— Leestekst —
◆ ◆ ◆ ◆ ◆ ◆ ◆

Visioenen. Ook hiervan bestaat, naast een beeldende vorm, de directe vorm.

Ezechiël 1:1
In het dertigste jaar, in de vierde maand, op de vijfde der maand, toen ik te midden der ballingen aan de rivier de Kebar was, werd de hemel geopend en zag ik gezichten {marah} van Godswege.
(Beschrijving van het gezicht in Ezechiël 1:4-3:14.)
Handelingen 9:10-16
Nu was er te Damascus een discipel, genaamd Ananias; en de Here zeide tot hem in een gezicht: Ananias! En hij zeide: Zie, hier ben ik, Here. En de Here zeide tot hem: Sta op en ga naar de straat, die de Rechte heet, en vraag ten huize van Judas naar iemand uit Tarsus, genaamd Saulus, want zie, hij is in gebed en hij heeft [in een gezicht] een man, genaamd Ananias, zien binnenkomen en hem de handen opleggen, opdat hij weer zien kon. En Ananias antwoordde: Here, ik heb van velen over deze man gehoord, hoeveel kwaad hij uw heiligen te Jeruzalem aangedaan heeft; en hier heeft hij volmacht van de overpriesters om allen, die uw naam aanroepen, gevangen te nemen. Maar de Here zeide tot hem: Ga, want deze is Mij een uitverkoren werktuig om mijn naam te brengen voor heidenen en koningen en de kinderen Israëls; want Ik zal hem tonen, hoeveel hij lijden moet ter wille van mijn naam.
Handelingen 10:3-6
Hij zag in een gezicht, omstreeks het negende uur van de dag, duidelijk een engel Gods bij zich binnenkomen en tot hem zeggen: Cornelius! Hij staarde hem aan en werd zeer bevreesd en zeide: Wat is er, heer! En hij zeide tot hem: Uw gebeden en uw aalmoezen zijn voor God in gedachtenis gekomen. En nu, zend mannen naar Joppe en nodig een zekere Simon uit, die bijgenaamd wordt Petrus: deze is de gast van een Simon, een leerlooier, wiens huis bij de zee ligt.
2 Korinthiërs 12:1-4
Er moet geroemd worden; het dient wel tot niets, maar ik zal komen op gezichten en openbaringen des Heren. Ik weet van een mens in Christus, veertien jaar is het geleden — of het in het lichaam was, weet ik niet, of dat het buiten het lichaam was, weet ik niet, God weet het — dat die persoon weggevoerd werd tot in de derde hemel. En ik weet van die persoon — of het in het lichaam of buiten het lichaam was, weet ik niet, God weet het — dat hij weggevoerd werd naar het paradijs en onuitsprekelijke woorden gehoord heeft, die het een mens niet geoorloofd is uit te spreken.

Overigens is als God werkt de grens tussen gedachte en daad niet altijd duidelijk. Zo is ook de verheerlijking op de berg een gezicht.

Mattheüs 17:9
En terwijl zij van de berg afdaalden, gebood Jezus hun, zeggende: Vertelt niemand dit gezicht, voordat de Zoon des mensen uit de doden is opgewekt.

Roëh — eigenlijk „ziener”, maar ook éénmaal „gezicht”.

◆ ◆ ◆ ◆ ◆ ◆ ◆

Schrijf alsjeblieft een vervolg op de tekst over visioenen, aansluitend op de laatste zin. De items komen uit een andere bron dan de tekst over visioenen.

Opgeslagen gegevens:

◆ ◆ ◆ ◆ ◆ ◆ ◆

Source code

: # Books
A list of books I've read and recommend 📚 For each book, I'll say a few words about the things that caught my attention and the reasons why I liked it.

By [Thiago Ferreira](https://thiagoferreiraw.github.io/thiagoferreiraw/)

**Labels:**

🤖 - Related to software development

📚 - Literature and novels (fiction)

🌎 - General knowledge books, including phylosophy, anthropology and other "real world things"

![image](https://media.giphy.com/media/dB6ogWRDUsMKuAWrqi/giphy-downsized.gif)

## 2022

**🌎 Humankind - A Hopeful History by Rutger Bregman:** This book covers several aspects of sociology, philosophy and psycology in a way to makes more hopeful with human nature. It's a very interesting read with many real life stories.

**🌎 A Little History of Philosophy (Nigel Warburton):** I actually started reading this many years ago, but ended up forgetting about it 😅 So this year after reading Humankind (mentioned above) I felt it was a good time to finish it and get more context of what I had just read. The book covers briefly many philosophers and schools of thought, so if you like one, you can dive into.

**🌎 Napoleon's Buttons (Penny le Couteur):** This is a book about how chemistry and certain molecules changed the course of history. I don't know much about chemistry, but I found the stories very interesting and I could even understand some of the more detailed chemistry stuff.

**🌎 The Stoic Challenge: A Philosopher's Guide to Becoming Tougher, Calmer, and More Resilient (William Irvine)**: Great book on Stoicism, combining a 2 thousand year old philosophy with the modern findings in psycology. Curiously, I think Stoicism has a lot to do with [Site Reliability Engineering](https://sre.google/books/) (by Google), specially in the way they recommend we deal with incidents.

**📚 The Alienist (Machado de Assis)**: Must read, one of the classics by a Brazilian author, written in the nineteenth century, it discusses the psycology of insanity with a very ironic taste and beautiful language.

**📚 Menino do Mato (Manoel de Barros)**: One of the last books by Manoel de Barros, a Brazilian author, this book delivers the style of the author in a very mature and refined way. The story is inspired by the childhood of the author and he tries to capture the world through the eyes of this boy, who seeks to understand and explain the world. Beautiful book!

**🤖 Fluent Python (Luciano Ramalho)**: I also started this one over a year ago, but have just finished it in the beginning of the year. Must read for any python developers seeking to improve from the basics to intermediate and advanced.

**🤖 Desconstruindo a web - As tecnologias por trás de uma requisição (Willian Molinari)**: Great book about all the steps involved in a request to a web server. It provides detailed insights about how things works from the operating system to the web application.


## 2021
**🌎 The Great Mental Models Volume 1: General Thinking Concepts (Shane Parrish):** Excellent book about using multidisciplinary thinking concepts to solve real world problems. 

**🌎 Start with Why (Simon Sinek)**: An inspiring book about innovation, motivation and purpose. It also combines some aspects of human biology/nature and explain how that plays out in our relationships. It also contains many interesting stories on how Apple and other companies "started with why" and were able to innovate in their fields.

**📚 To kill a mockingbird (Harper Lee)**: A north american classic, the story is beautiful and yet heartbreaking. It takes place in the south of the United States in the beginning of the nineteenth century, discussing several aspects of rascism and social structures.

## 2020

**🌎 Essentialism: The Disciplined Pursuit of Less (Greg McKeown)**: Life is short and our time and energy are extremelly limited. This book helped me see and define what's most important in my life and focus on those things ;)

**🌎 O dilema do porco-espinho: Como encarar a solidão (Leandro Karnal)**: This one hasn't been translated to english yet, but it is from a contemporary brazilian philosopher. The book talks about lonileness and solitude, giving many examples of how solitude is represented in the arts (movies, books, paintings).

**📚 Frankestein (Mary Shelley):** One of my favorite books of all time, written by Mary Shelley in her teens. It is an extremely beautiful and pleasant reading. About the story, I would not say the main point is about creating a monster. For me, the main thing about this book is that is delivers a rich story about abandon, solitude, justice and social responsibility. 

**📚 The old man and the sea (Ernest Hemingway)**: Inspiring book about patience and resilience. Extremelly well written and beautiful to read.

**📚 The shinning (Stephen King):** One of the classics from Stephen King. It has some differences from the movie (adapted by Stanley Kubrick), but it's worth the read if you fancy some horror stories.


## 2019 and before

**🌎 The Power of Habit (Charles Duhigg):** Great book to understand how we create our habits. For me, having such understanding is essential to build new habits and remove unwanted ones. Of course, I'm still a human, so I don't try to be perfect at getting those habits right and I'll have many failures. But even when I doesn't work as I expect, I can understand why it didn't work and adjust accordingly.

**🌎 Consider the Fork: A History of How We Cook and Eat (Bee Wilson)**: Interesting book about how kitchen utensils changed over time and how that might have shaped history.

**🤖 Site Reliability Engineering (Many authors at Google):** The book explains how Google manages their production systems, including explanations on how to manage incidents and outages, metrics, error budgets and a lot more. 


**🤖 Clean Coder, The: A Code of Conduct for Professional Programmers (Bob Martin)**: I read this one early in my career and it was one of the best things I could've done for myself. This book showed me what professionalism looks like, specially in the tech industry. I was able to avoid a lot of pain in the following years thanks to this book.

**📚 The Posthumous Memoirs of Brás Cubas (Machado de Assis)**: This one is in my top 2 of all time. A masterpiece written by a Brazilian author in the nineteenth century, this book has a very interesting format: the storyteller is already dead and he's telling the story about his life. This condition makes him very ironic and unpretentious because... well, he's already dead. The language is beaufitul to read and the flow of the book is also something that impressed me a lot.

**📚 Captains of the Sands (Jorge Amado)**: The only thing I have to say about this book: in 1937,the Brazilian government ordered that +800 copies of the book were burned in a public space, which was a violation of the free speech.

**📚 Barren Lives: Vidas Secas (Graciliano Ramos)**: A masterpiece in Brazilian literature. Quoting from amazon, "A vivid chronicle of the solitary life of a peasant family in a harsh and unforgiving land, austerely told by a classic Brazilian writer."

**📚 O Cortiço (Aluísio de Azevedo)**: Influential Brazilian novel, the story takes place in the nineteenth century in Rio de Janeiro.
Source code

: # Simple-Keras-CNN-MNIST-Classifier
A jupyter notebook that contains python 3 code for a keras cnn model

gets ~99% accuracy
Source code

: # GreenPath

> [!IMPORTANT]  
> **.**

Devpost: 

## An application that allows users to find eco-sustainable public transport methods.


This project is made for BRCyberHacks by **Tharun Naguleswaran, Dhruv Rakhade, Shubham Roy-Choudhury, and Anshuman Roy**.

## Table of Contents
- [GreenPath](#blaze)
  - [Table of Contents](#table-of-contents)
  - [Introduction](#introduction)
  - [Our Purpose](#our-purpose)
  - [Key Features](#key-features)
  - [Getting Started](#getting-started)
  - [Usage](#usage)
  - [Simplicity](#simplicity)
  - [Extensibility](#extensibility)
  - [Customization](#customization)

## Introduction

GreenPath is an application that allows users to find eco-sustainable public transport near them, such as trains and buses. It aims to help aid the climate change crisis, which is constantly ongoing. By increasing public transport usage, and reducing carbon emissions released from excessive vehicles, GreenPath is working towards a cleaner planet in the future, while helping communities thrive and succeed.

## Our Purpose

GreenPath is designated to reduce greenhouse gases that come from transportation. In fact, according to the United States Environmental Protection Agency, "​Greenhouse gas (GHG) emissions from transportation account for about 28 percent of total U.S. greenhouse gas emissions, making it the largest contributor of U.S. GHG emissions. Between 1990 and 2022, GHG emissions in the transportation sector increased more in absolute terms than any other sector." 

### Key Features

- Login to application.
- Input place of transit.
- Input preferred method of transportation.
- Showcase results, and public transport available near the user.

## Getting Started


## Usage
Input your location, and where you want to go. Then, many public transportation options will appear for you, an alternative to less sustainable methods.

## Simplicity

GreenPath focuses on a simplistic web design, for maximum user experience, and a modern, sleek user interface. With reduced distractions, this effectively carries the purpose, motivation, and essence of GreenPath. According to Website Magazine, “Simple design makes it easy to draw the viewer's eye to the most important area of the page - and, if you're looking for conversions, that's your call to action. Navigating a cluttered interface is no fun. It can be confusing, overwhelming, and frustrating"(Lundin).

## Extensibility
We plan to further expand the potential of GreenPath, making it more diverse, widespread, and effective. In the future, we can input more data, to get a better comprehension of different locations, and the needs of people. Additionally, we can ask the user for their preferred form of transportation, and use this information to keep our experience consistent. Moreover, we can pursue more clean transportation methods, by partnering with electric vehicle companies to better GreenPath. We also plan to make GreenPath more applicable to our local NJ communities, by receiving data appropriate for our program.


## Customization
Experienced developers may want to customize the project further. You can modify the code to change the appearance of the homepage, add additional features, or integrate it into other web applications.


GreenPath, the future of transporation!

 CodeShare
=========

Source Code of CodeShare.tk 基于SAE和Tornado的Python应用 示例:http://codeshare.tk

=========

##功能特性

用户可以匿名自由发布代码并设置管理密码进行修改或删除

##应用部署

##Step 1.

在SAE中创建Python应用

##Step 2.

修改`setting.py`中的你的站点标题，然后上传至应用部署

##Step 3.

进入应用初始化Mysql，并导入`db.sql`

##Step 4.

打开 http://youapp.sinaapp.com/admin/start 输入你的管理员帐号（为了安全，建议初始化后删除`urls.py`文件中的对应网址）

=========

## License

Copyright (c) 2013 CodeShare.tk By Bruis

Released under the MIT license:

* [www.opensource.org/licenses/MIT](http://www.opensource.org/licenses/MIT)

◆ ◆ ◆ ◆ ◆ ◆ ◆

— Resultaat —
Jesaja 28:7
En ook dezen waggelen van wijn en tuimelen van bedwelmende drank: priester en profeet waggelen van bedwelmende drank, zijn verward door wijn, tuimelen van bedwelmende drank, waggelen bij een gezicht, wankelen bij een rechtspraak.
Ezechiël 11:24
En de Geest hief mij op en bracht mij naar het land der Chaldeeën, naar de ballingen, in een gezicht door de Geest Gods; en toen het gezicht dat ik gezien had, van mij opgetrokken was,

Marah (10x) — hoe iets er uitziet. Ook spiegel (Exodus 38:8).

1 Samuël 3:15
Samuël nu bleef liggen tot de morgen; toen opende hij de deuren van het huis des Heren. Samuël zag ertegen op Eli het gezicht mee te delen.
Ezechiël 8:3
En Hij strekte iets uit, dat de vorm had van een hand, en greep mij bij een lok van mijn hoofdhaar. Toen hief de Geest mij op tussen aarde en hemel en bracht mij in gezichten Gods naar Jeruzalem, bij de ingang van de binnenste poort, die op het noorden uitziet, waar het afgodsbeeld zich bevond, het voorwerp van naijver, dat naijver opwekt.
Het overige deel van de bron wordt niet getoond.